Extracted text:
'''
Ingo Karkat - Testing a standalone Perl script

Testing a standalone Perl script

Posted Sunday, 03-Mar-2019 by Ingo Karkat

Many home-grown Perl programs at least start off as single-file scripts; due to the small size, there's no immediate need for a distributed set of modules, and this results in less boilerplate code and very easy distribution. However, as most Perl test libraries are centered around modules, this inhibits automated testing, which is sad, because the easiest way to great test coverage is to start early, and grow the tests along with the program. Fortunately, it is possible to implement tests even in the early stages of the program, without hindering future growth. This article presents one approach that combines Test::Script for some overall black-box testing of the entire script with internal modules inside the script, which are then unit-tested in the usual way with Test::More. I use my reldate program as an example; I'll only show snippets here; check out the repository for the full code.

black-box testing with `Test::Script`

How to write unit test cases for a Perl script clearly presents the problem: Writing a test for a module.pm is simple and straightforward, but how do I do the same for a script.pl? The answer first ignores the main issue and throws Test::Script into the ring, which allows to do basic black-box verification of the entire script. That in itself is surely important, so my first test ensures that there are no syntax errors in the Perl script (i.e. it compiles), and that it can be invoked with --help.

t0000-compiles.t

use Modern::Perl;
use Test::More;
use Test::Script;

script_compiles('bin/reldate');
script_runs(['bin/reldate', '--help']);

done_testing;

Next, let's ensure command-line argument parsing handles invalid arguments correctly. As I'm using GetOpt::Long, I don't need to test the library, but rather the options definitions. This also is best checked by directly invoking the script:

t1000-invalid-arguments.t

[...]
script_runs(['bin/reldate', '--relative-to', 'isNoDate'], {exit => 2}, 'invalid BASE-DATE');
script_stderr_like qr{isNoDate is not a valid BASE-DATE!}, 'invalid BASE-DATE message';
[...]

enabling unit testing with modulino

How can I test a standalone Perl script points to Scripts as Modules, where brian d foy introduces the idea of a modulino, which basically places the script's main functionality in a run() function inside a local package.
'''
Actions to take:
1/ In the article on testing a standalone Perl script, list every module that t0000-compiles.t loads with a "use" statement.
2/ Decide whether each statement agrees with the article on testing a standalone Perl script above. Answer yes or no for each, and quote the deciding words of the article.
(a) The first test checks that the script can be invoked with --help.
(b) The author writes tests for the GetOpt::Long library itself.
(c) The article shows the full code of the reldate program.
3/ Render this sentence from the Perl testing article in German: "Fortunately, it is possible to implement tests even in the early stages of the program, without hindering future growth."

Data provided:
'''
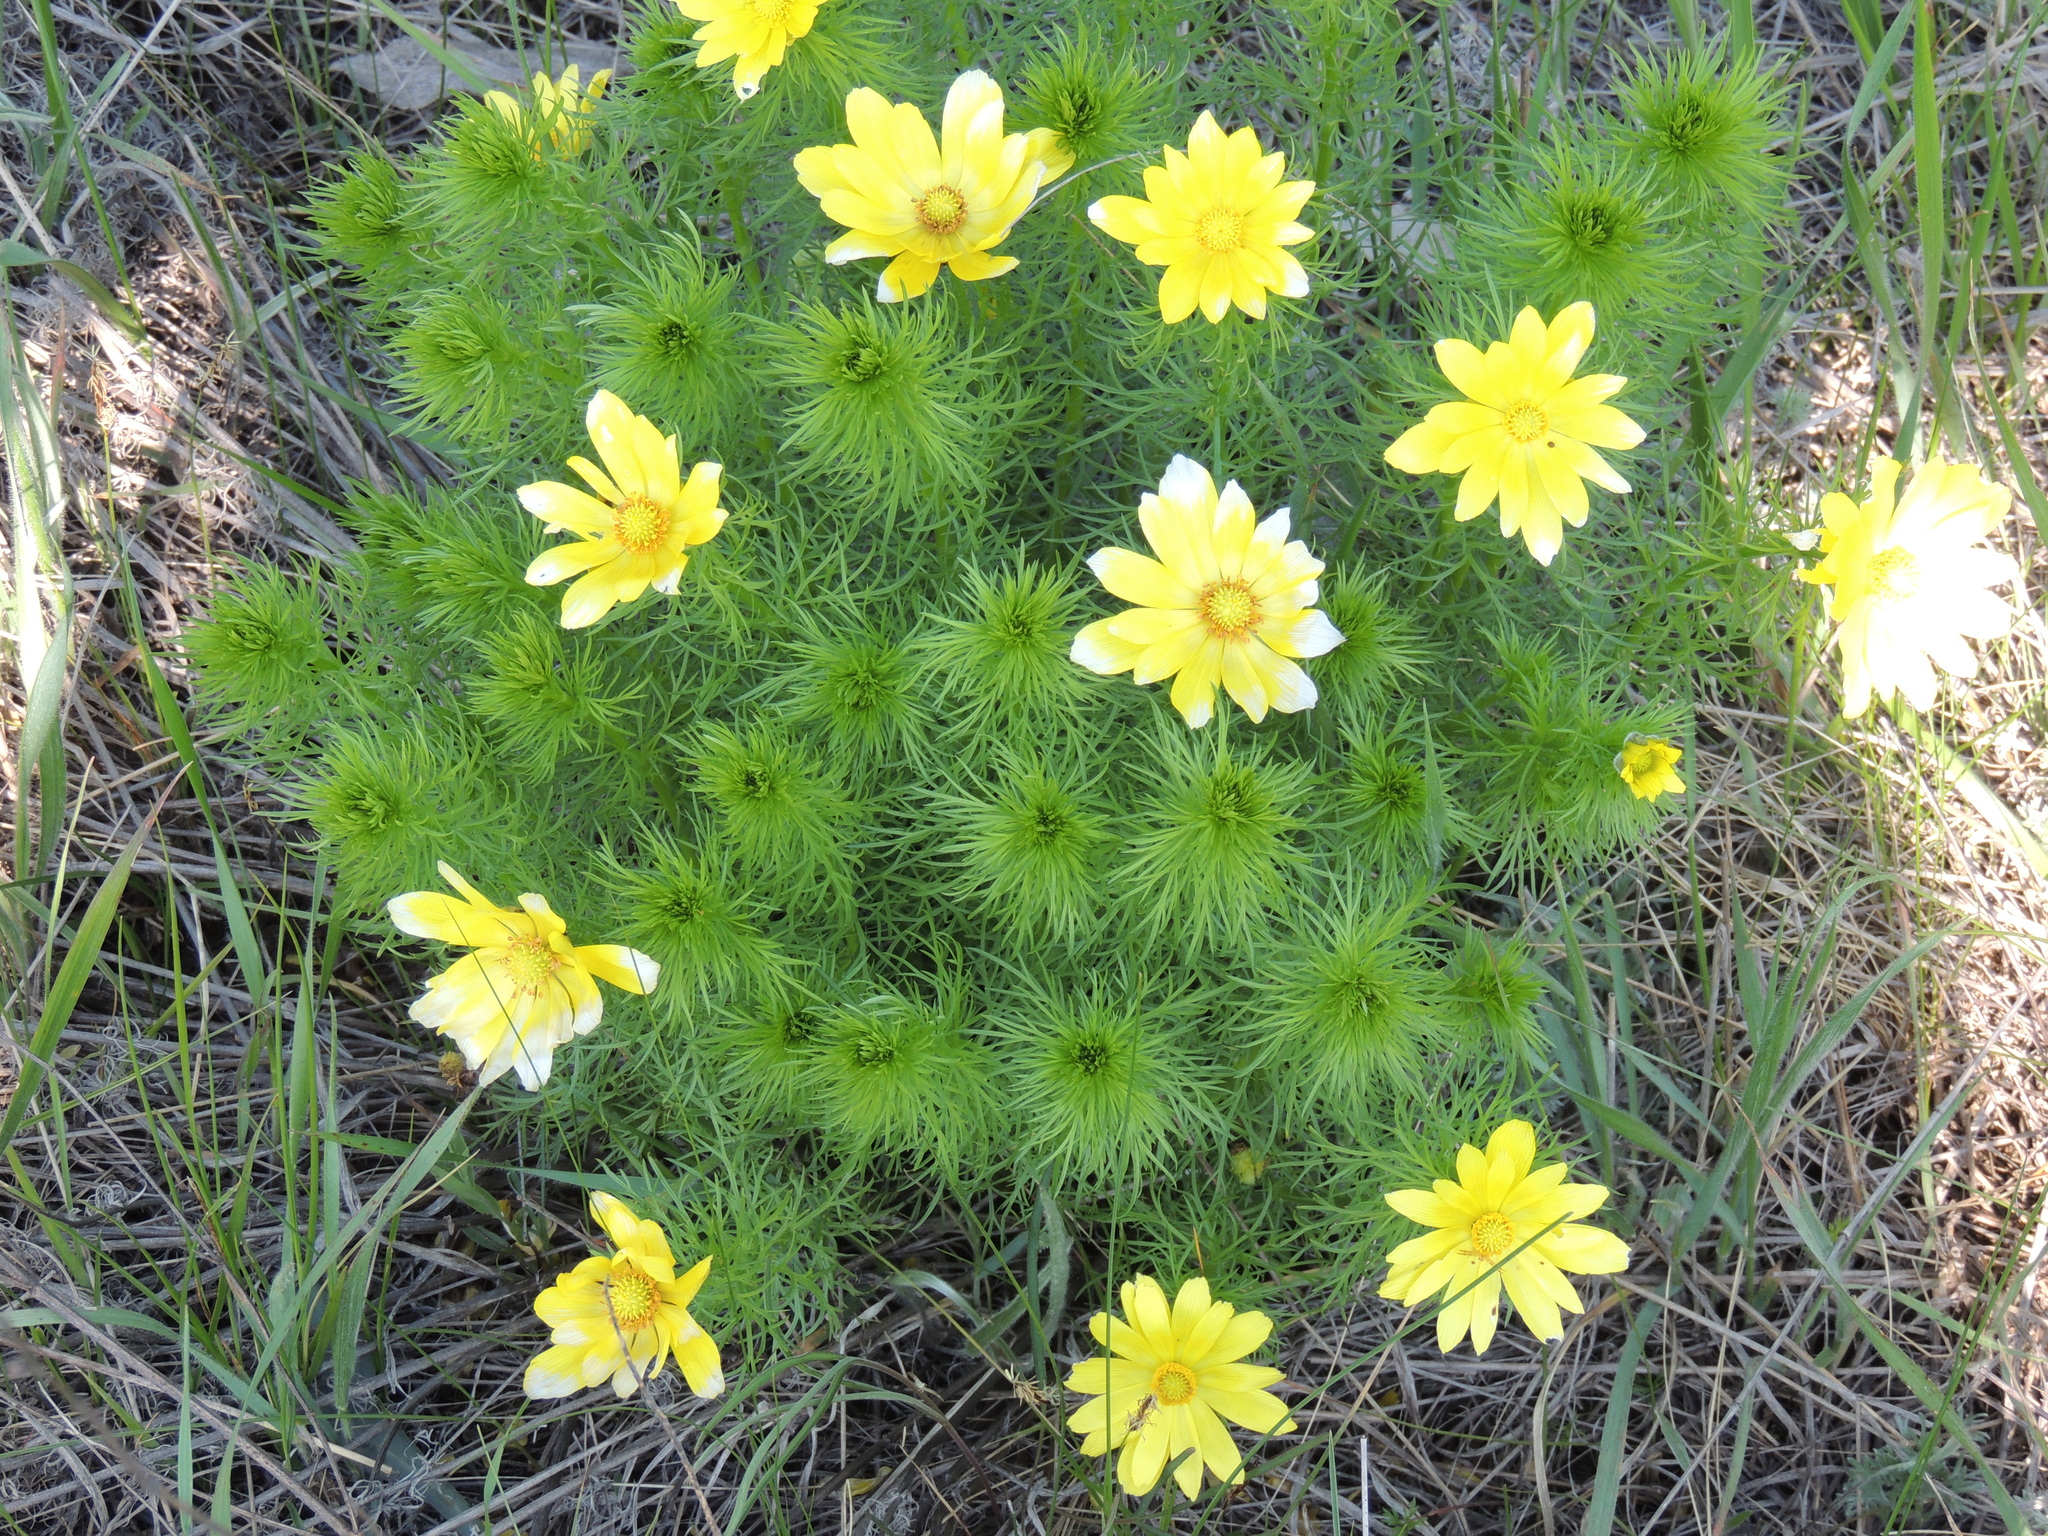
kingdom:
'''
Responses to the exercise:
1/
Modern::Perl
Test::More
Test::Script

2/
(a) Yes: "and that it can be invoked with --help."
(b) No: "I don't need to test the library, but rather the options definitions."
(c) No: "I'll only show snippets here; check out the repository for the full code."

3/ Glücklicherweise ist es möglich, Tests schon in den frühen Phasen des Programms zu implementieren, ohne das künftige Wachstum zu behindern.